Devices & Diagnostics

St. Jude Medical to sell deep brain stimulation device in Australia

St. Jude Medical says it's won approval to begin selling its Athena deep brain stimulation programming device Down Under.

St. Jude Medical (NYSE:STJ) says it’s won approval to begin selling its Athena deep brain stimulation programming device Down Under.

The approval from the Australian Therapeutic Goods Administration comes four months after the St. Paul, Minnesota, company’s product won CE Mark designation from regulators in Europe, where the device is currently being rolled out as part of a suite of deep brain stimulation (DBS) products aimed at treating the symptoms of Parkinson’s disease.

The Athena programmer is a nine-inch (22.6 cm), touch-screen tablet PC that lets clinicians set or adjust deep brain stimulation parameters, as well as store and organize patient data. Database features include an ability to save session data for up to 1,000 patients with 200 sessions for each patient. Information can also be exported for analysis, printing, e-mailing or importing into electronic medical records.

The programming device works with St. Jude’s Libra, LibraXP and Brio DBS systems, all of which are also approved in Australia and Europe. St. Jude entered the DBS market in January 2009 with the European approval of its Libra and LibraXP systems. Its Brio rechargeable stimulator was launched in September 2009. The devices look and function like a cardiac pacemaker, but instead of regulating heart rhythm, they send electrical stimulation to parts of the brain associated with Parkinson’s symptoms.
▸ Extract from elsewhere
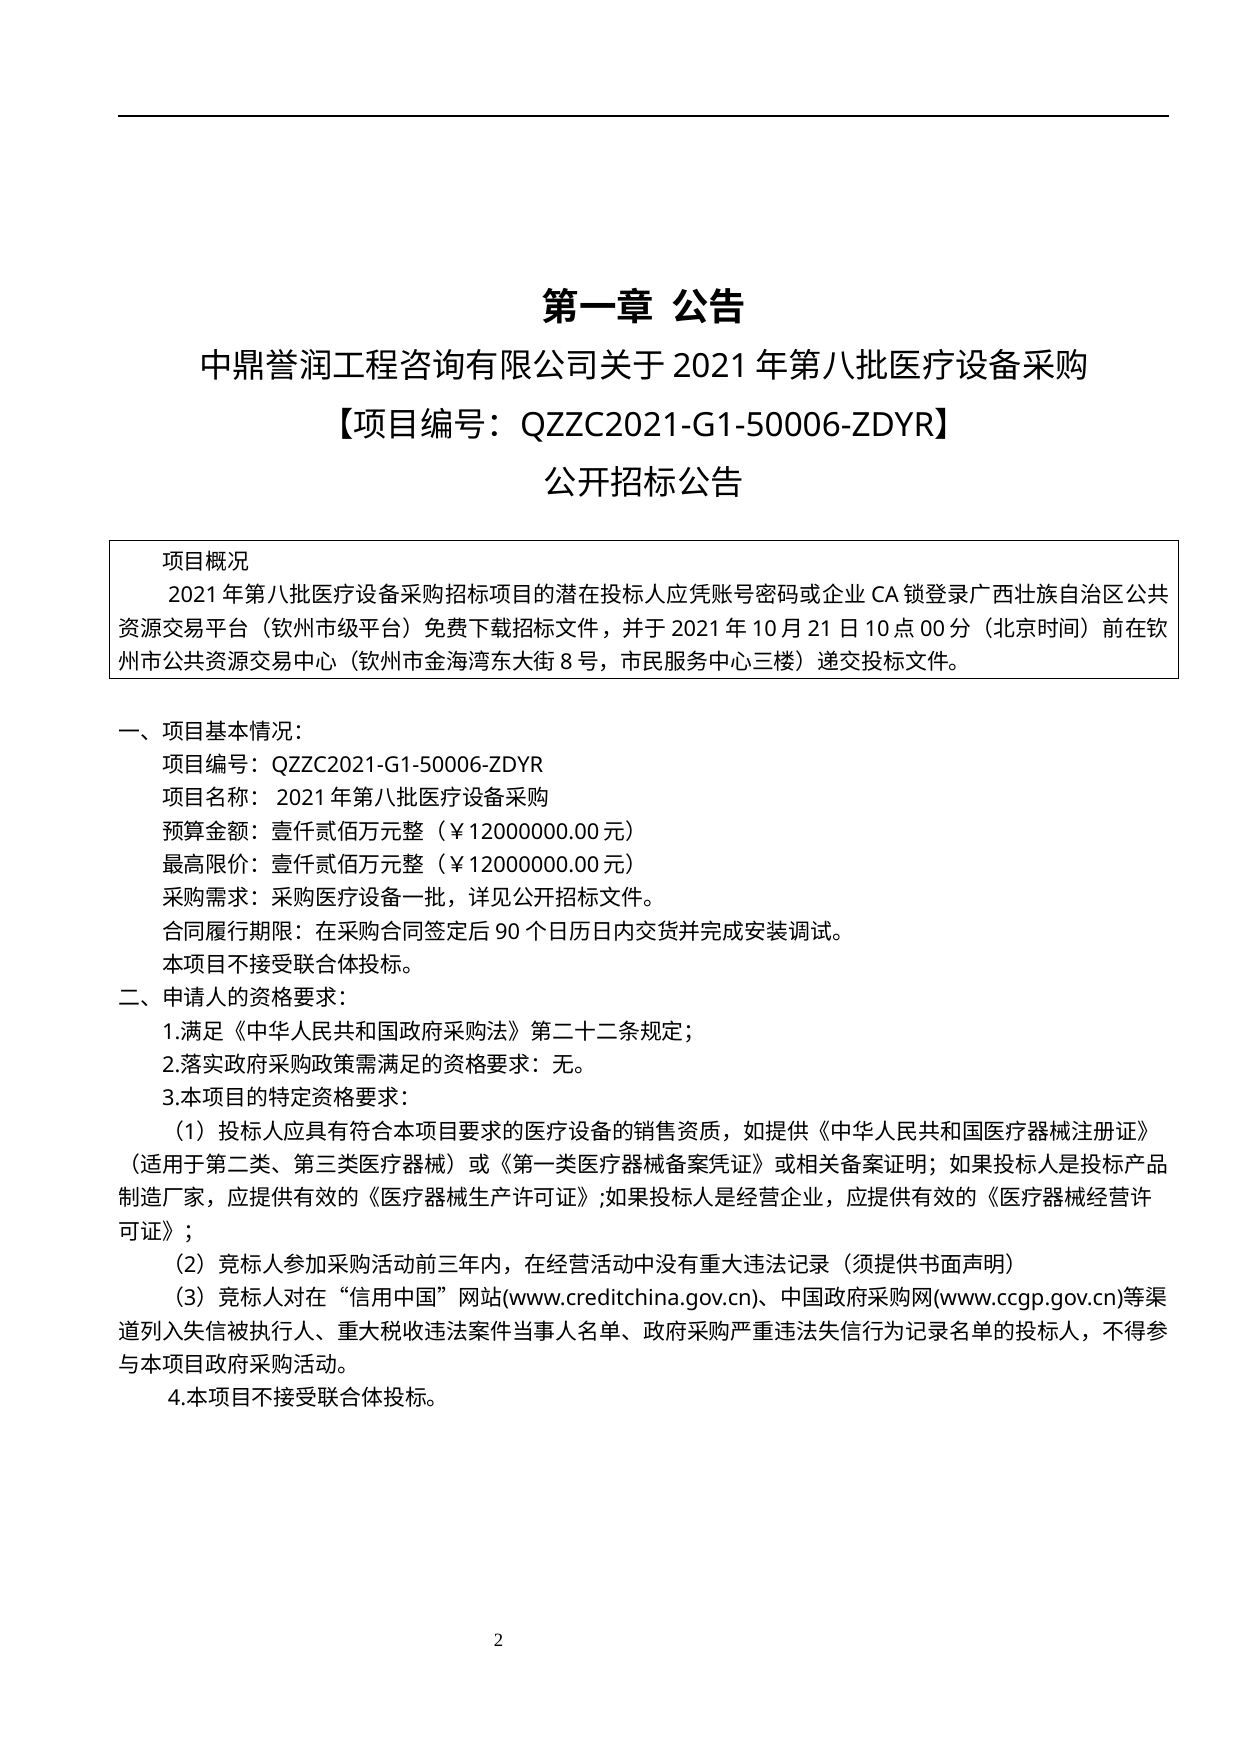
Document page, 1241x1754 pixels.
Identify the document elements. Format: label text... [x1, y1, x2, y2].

The products are part of St. Jude’s $330 million per year and growing neuromodulation business, which accounted for 7.1 percent of the company’s net sales in 2009. The unit has reported year-over-year growth in each of its first three quarters in 2010. In the fourth quarter, it started a full commercial launch of a suite of deep brain stimulation products, including the Athena programmer, in Europe.

St. Jude CEO Dan Starks spoke highly of the products’ potential during the company’s third-quarter earnings call in October, estimating the market size for Parkinson’s treatment to be $500 million. The company has only one key competitor, he said, and it expects to gain “meaningful market share in this new growing market.” The company reports fourth quarter and year-end earnings on Wednesday.
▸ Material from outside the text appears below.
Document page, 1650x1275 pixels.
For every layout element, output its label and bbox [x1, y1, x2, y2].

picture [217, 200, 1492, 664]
The Australian medical market is growing in importance following a major healthcare reform plan passed in November 2008. The Australian medical device market was worth $2.3 billion in 2009, and it’s expected to grow to an estimated $3 billion by 2012, according to a July 2010 report by Frost & Sullivan.

St. Jude Medical expects to publish data from a U.S. pivotal clinical trial during the first half of 2011.